INFORMATION GIVEN →
^^^^^^^^^^^^^^^^

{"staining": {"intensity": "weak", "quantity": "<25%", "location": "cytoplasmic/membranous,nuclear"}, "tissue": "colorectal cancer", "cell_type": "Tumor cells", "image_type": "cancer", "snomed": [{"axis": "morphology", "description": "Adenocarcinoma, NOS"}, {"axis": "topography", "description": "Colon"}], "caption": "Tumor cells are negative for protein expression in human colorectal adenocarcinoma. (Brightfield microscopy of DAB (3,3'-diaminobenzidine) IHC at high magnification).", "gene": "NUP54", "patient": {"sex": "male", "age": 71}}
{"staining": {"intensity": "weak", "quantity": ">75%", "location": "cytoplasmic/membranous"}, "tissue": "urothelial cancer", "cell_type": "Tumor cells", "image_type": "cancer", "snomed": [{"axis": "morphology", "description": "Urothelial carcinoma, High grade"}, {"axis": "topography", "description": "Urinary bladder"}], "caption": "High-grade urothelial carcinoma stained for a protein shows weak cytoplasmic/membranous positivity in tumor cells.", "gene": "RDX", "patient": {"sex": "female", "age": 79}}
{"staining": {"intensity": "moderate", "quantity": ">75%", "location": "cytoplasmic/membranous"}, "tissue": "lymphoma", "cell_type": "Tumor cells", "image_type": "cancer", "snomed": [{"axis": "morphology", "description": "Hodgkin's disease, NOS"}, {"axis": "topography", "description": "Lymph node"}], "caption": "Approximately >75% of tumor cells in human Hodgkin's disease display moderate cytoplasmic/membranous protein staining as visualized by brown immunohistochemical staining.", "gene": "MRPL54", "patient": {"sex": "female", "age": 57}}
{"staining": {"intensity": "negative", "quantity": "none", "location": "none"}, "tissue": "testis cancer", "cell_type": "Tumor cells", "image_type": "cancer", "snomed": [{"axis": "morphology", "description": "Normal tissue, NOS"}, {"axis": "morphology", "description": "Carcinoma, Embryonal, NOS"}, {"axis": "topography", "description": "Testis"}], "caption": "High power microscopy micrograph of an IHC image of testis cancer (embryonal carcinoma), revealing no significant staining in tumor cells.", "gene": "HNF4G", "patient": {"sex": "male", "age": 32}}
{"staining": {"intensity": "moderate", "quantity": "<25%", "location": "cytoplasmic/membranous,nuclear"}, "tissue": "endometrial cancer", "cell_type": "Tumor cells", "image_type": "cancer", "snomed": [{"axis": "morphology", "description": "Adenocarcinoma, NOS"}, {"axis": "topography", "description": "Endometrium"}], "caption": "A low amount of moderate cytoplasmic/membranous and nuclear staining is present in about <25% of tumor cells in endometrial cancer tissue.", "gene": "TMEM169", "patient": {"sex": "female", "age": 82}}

^^^^^^^^^^^^^^^^

ABOUT THIS EXERCISE → Reproduce the final stretch of the data above: every line from the one holding "cells in human" through the end, inclusive, exactly as written and nothing else.

TASK RESPONSE →
{"staining": {"intensity": "moderate", "quantity": ">75%", "location": "cytoplasmic/membranous"}, "tissue": "lymphoma", "cell_type": "Tumor cells", "image_type": "cancer", "snomed": [{"axis": "morphology", "description": "Hodgkin's disease, NOS"}, {"axis": "topography", "description": "Lymph node"}], "caption": "Approximately >75% of tumor cells in human Hodgkin's disease display moderate cytoplasmic/membranous protein staining as visualized by brown immunohistochemical staining.", "gene": "MRPL54", "patient": {"sex": "female", "age": 57}}
{"staining": {"intensity": "negative", "quantity": "none", "location": "none"}, "tissue": "testis cancer", "cell_type": "Tumor cells", "image_type": "cancer", "snomed": [{"axis": "morphology", "description": "Normal tissue, NOS"}, {"axis": "morphology", "description": "Carcinoma, Embryonal, NOS"}, {"axis": "topography", "description": "Testis"}], "caption": "High power microscopy micrograph of an IHC image of testis cancer (embryonal carcinoma), revealing no significant staining in tumor cells.", "gene": "HNF4G", "patient": {"sex": "male", "age": 32}}
{"staining": {"intensity": "moderate", "quantity": "<25%", "location": "cytoplasmic/membranous,nuclear"}, "tissue": "endometrial cancer", "cell_type": "Tumor cells", "image_type": "cancer", "snomed": [{"axis": "morphology", "description": "Adenocarcinoma, NOS"}, {"axis": "topography", "description": "Endometrium"}], "caption": "A low amount of moderate cytoplasmic/membranous and nuclear staining is present in about <25% of tumor cells in endometrial cancer tissue.", "gene": "TMEM169", "patient": {"sex": "female", "age": 82}}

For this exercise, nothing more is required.